水戸黄門の像 立派な門構えの三の丸小学校 江戸時代最大の藩校・弘道館
水戸城址の石垣と大手橋 観光用のボンネットバスが走る 弘道館の大イチョウ




●湖畔を走る家族連れ――千波湖

 
 水戸の市内の大部分は、他の都市と変わりない市街地であり住宅地であったが、ところどころに旧武家屋敷とおぼしき居合の道場などの建物がある。。
 JRと幹線道路をはさんで市街地と対照的に広大な千波湖と広々とした公園が開けている。

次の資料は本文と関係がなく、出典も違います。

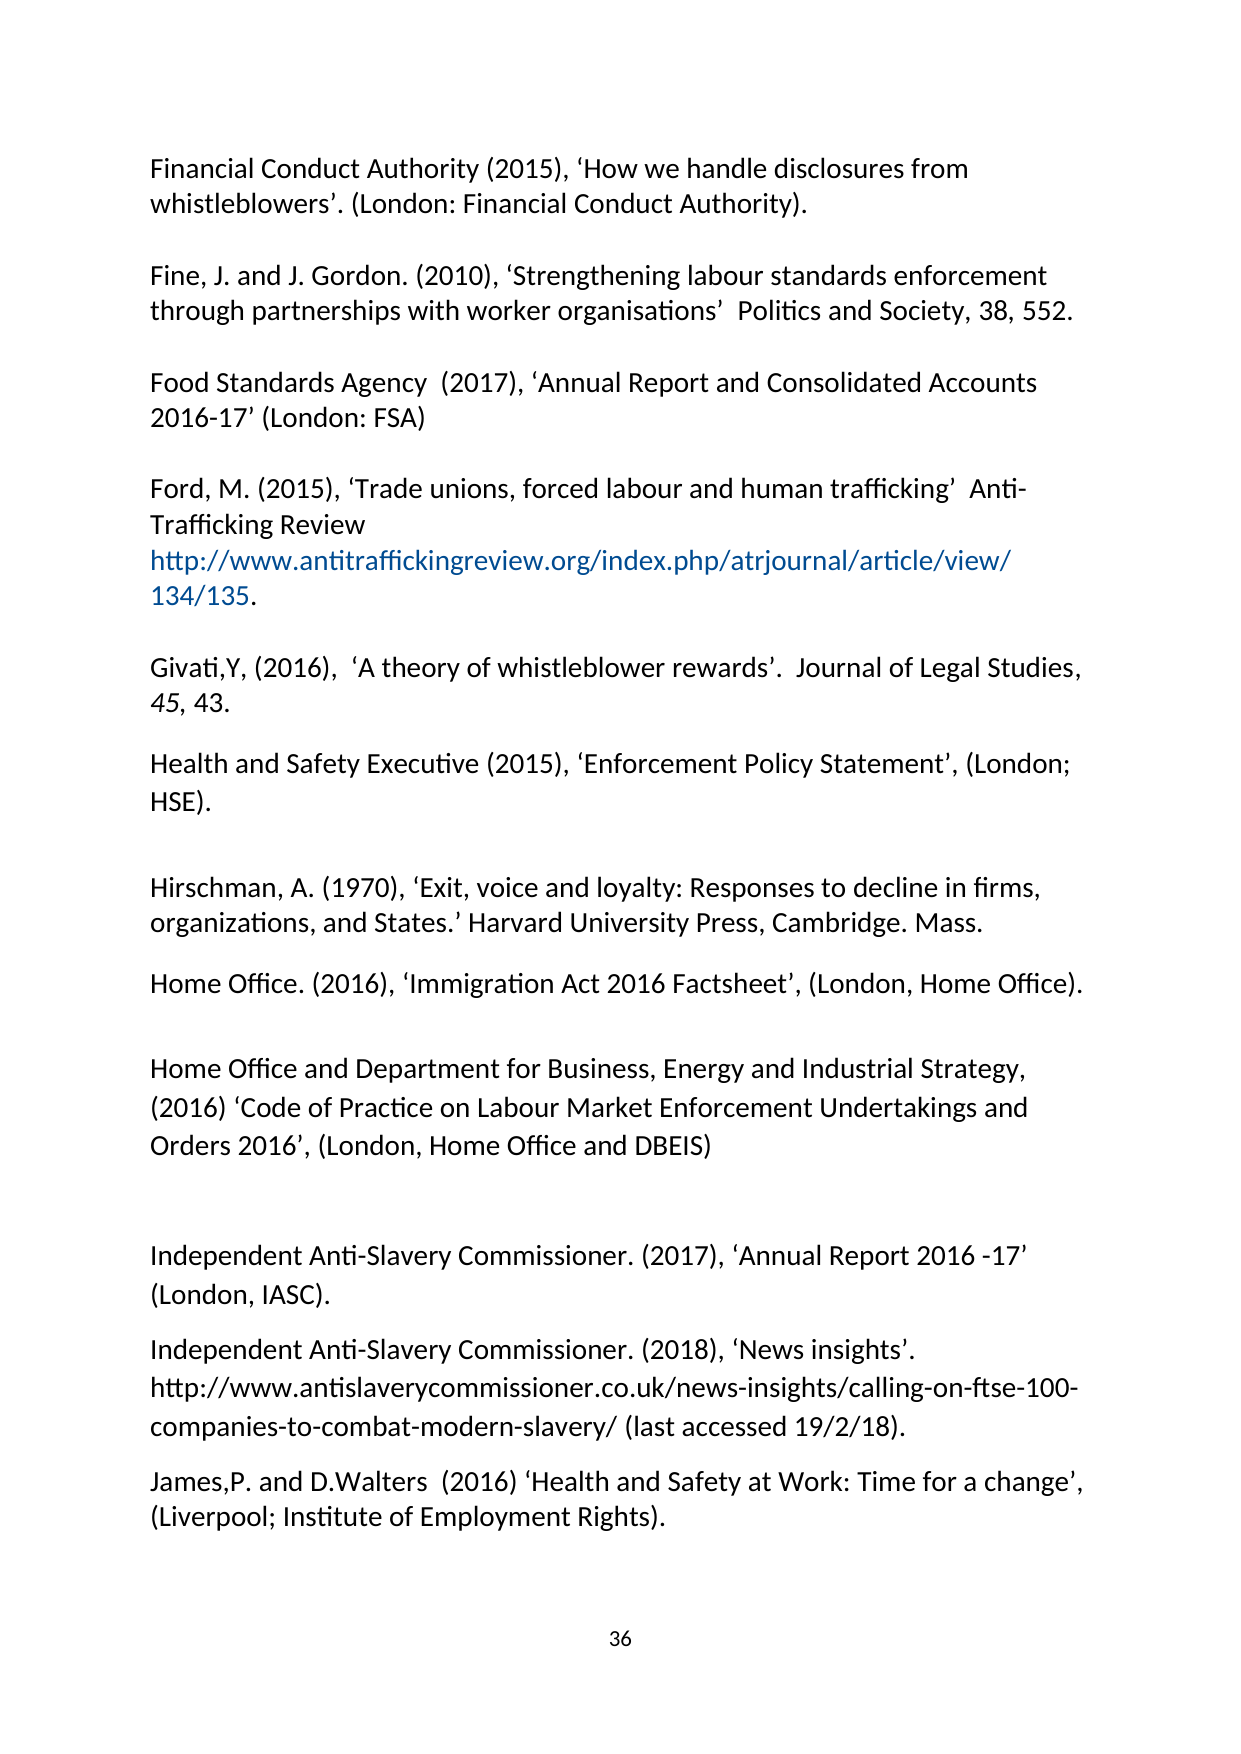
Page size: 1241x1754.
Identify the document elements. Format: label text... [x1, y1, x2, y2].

湖の周囲が遊歩道となり、家族連れでジョギングする人たち、犬を散歩させる人たち、人馴れして道を歩いているコクチョウとそれを追いかけて戯れる子供たち、そんな微笑ましい風景が広がっている。
 千波湖から見る偕楽園は、湖岸から台地上に盛り上がっている土地にあった。
 
武家屋敷ふうの居合道場 千波公園 千波湖の遊歩道

       


●偕楽園「水戸の梅まつり」オープン

 偕楽園は、「水戸の梅まつり」開幕とあって、露天も建ち並ぶ縁日の賑わいであった。日本三名園の一つだが、入場料は要らなかった。
 園内には100種3000本の梅があるのだが、早咲きの例外的な梅を除いて、大半の樹はまだ花を咲かせていなかった。しかし対面が見通せないほどに木々が重なり合う梅林のスケールには、花が咲く頃の迫力を想像させるに余りある。
 帰りは臨時停車の「偕楽園駅」を利用したが、実はこの駅は下り線(水戸方面行き)にしかホームがない。東京へ戻るためには、一旦水戸駅まで一駅下ってから特急に乗らなくてはならなかった。
 土産物の中心は、やはり納豆関係と梅林に関係して梅干などが多かった。梅の名所、徳川時代の要所など和歌山と共通するところが多いが、水戸は平坦地で山が迫っていないことが大きな違いだった。